Business News of 2014-08-13

Costly financing cuts Kuapa Kokoo’s profit

Kuapa Kokoo Limited (KKL), the licenced cocoa buyer owned by farmers of the crop, says costly bank credit is threatening its profits after its net earnings declined to GH¢203,561 for the 2012/2013 crop season.

The company recorded a profit before finance cost of GH¢6,843,434 in the period, but finance costs of GH?6,570,108 reduced its net profit from a year earlier.

Kuapa Kooko, just like most licenced buying companies (LBCs), borrows from commercial banks which charge between 27-30 percent interest rates -- a situation that is beginning to have a telling effect on the company’s operations.

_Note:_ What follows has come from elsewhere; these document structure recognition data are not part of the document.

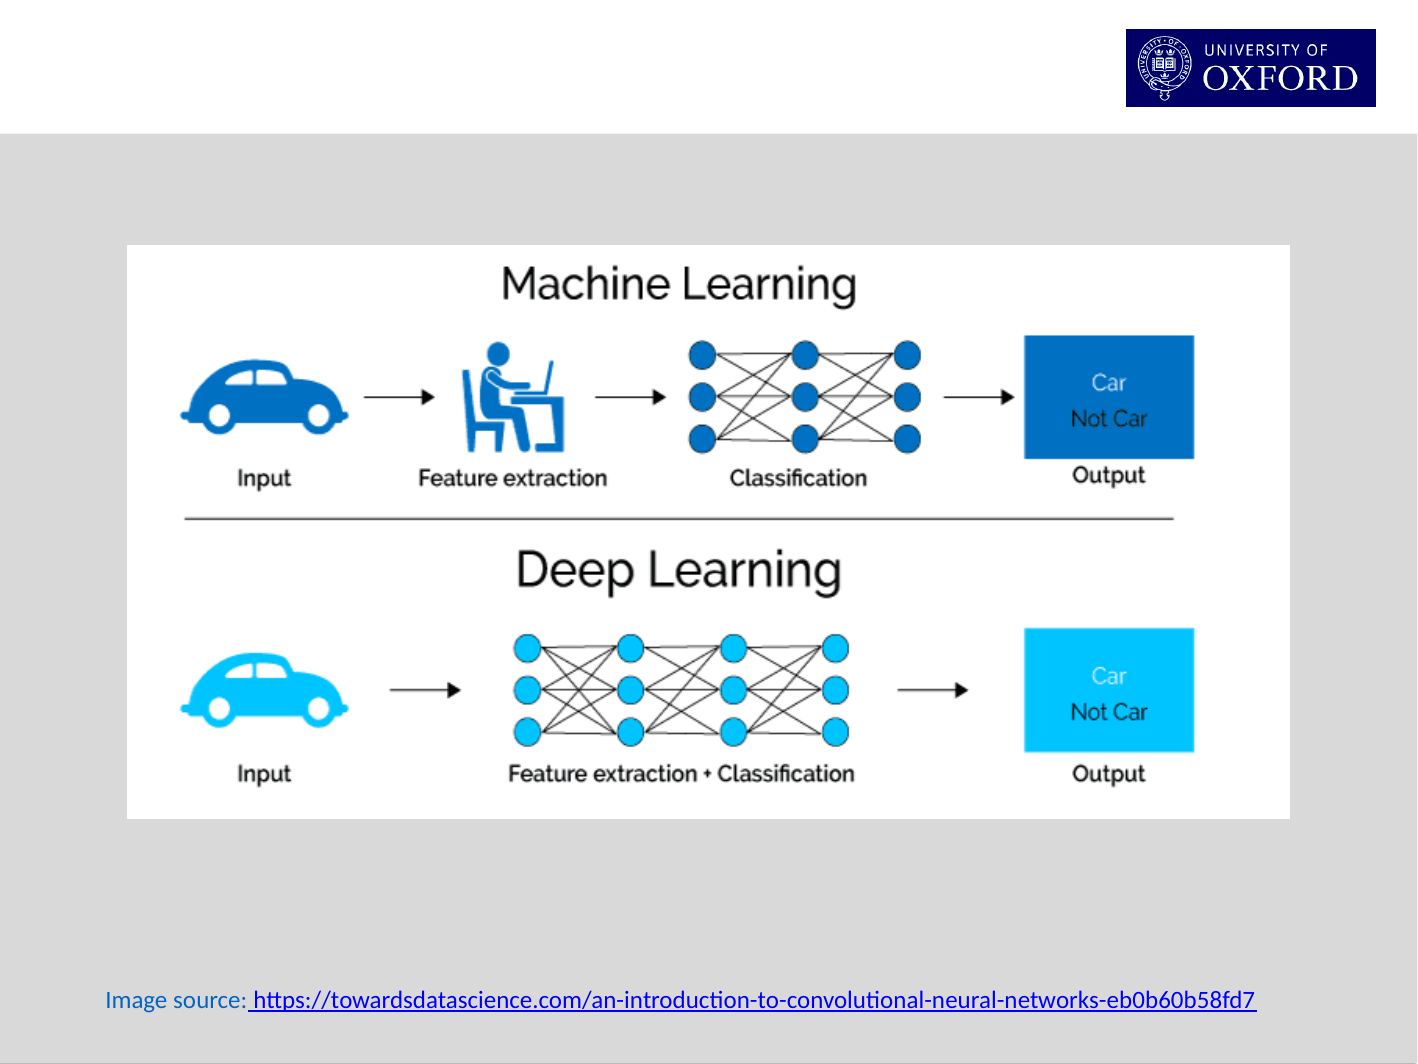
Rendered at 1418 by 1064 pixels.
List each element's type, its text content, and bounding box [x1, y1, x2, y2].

text_box Image source: https://towardsdatascience.com/an-introduction-to-convolutional-neural-networks-eb0b60b58fd7 [90, 975, 1372, 1021]
picture [127, 244, 1291, 819]
picture [1126, 29, 1376, 107]
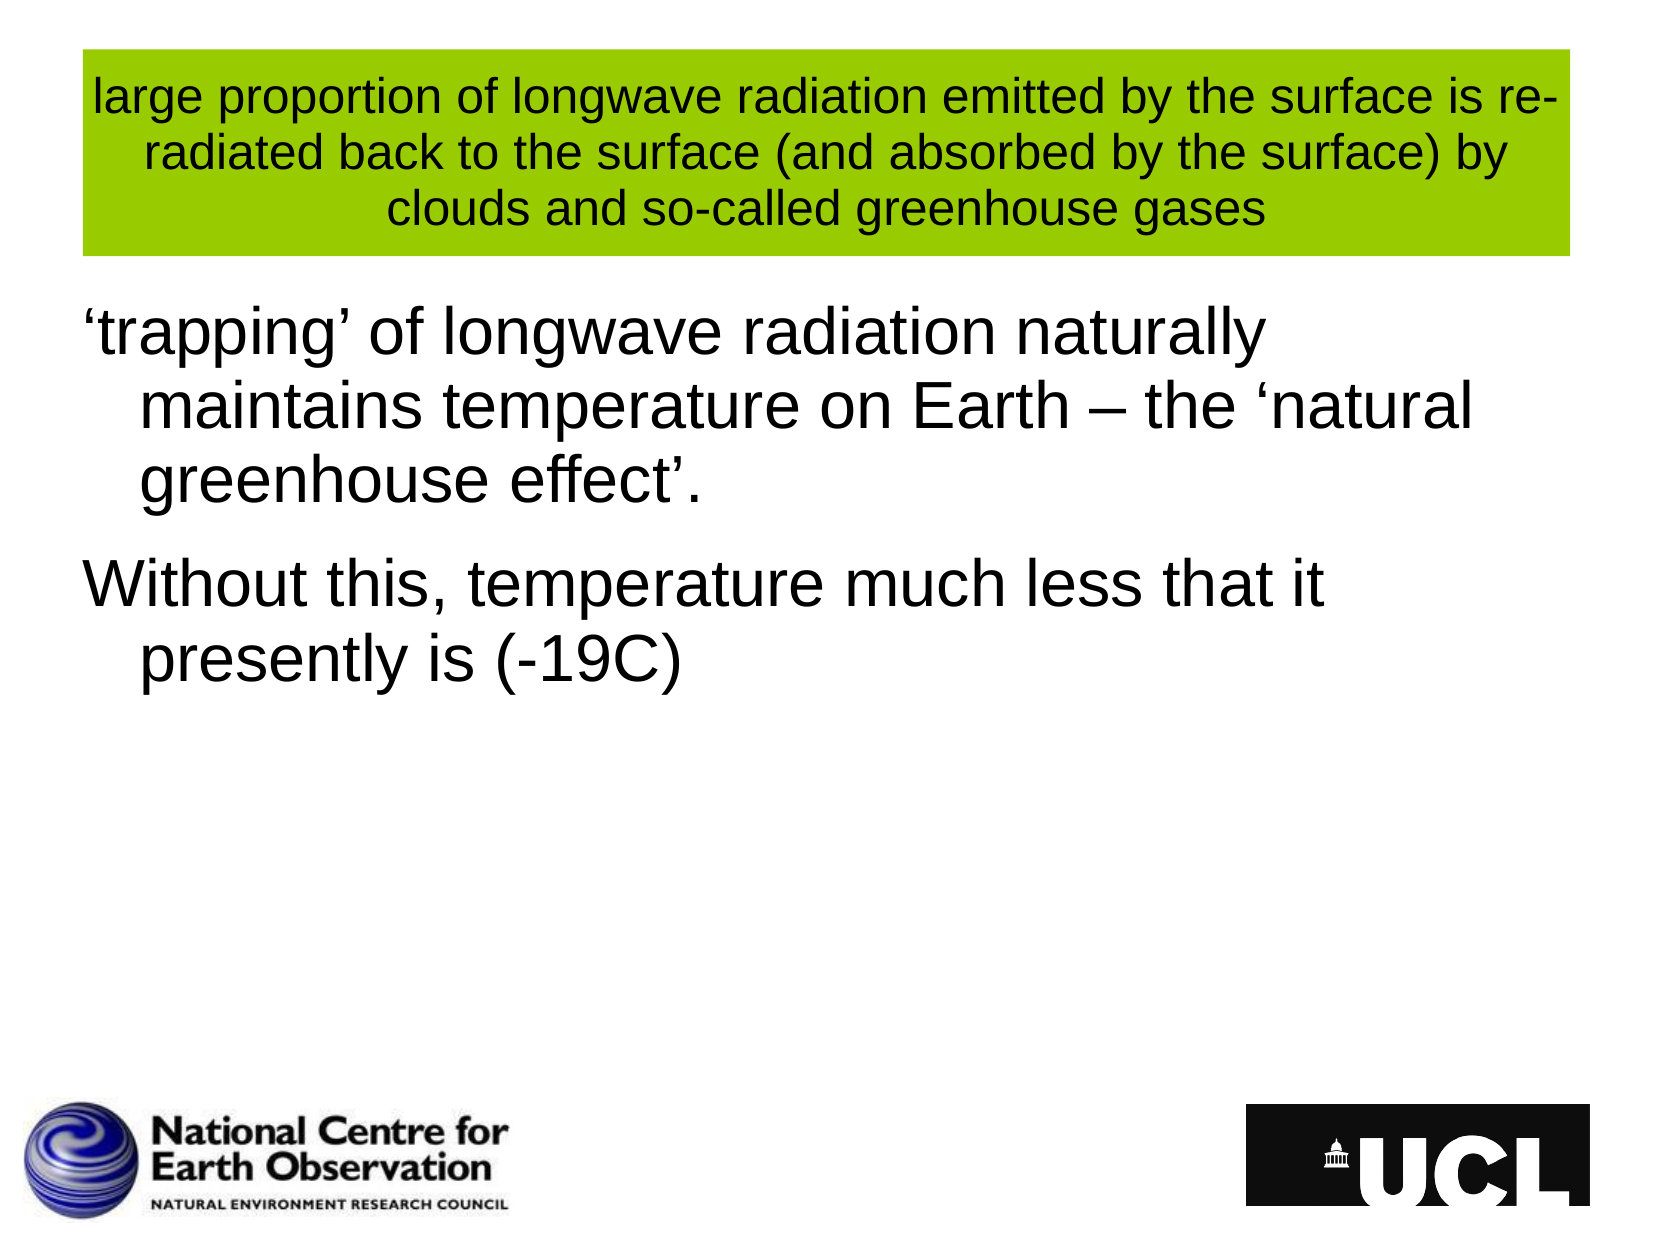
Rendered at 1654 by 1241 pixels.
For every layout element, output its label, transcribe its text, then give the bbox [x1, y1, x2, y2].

picture [23, 1097, 513, 1223]
list ‘trapping’ of longwave radiation naturally maintains temperature on Earth – the ‘natural greenhouse effect’. Without this, temperature much less that it presently is (-19C) [82, 290, 1571, 1109]
picture [1246, 1104, 1590, 1206]
title large proportion of longwave radiation emitted by the surface is re-radiated back to the surface (and absorbed by the surface) by clouds and so-called greenhouse gases [82, 49, 1571, 257]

Speaking at its 20th Annual Delegates Conference under the theme “Celebrating 20 Years of Empowering Small-Holder Cocoa Farmers”, the company’s Managing Director Emmanuel K. Arthur said the high interest paid to banks could have been spent on cocoa farmers to improve their livelihoods.

According to him, the seed-fund advanced to LBCs for purchase of cocoa by Cocobod is inadequate, a situation that must be rectified in time for the new crop season commencing in October.

Congestion at takeover centres, which culminates in defects in cocoa beans, is part of other challenges constraining work of the industry’s operators, he added.

Cocobod, Mr. Arthur said, has the mandate to resolve the perennial problems at the takeover centres to ensure smooth operations during the coming season. He also called for an increase in the producer price of cocoa of GH¢3,392 to curb smuggling of the beans to neighbouring countries where a higher price exists.

The margin paid to LBCs, GH¢342, has remained unchanged over the past four years and the MD wants the figure to be revised to reflect current economic conditions.

During the period under review, Kuapa Kokoo said it purchased 771,937 bags of cocoa estimated to be 48,246 metric tonnes or 5.7 percent of the market share.

Sophie Tranchell, Managing Director of Divine Chocolate, UK, said the success story of Kuapa Kokoo, from its humble beginnings in 1993, is a vindication of the vision that, given a fairer opportunity, smallholder farmers can direct and improve their own lives and communities and be stewards of a sustainable cocoa farming business.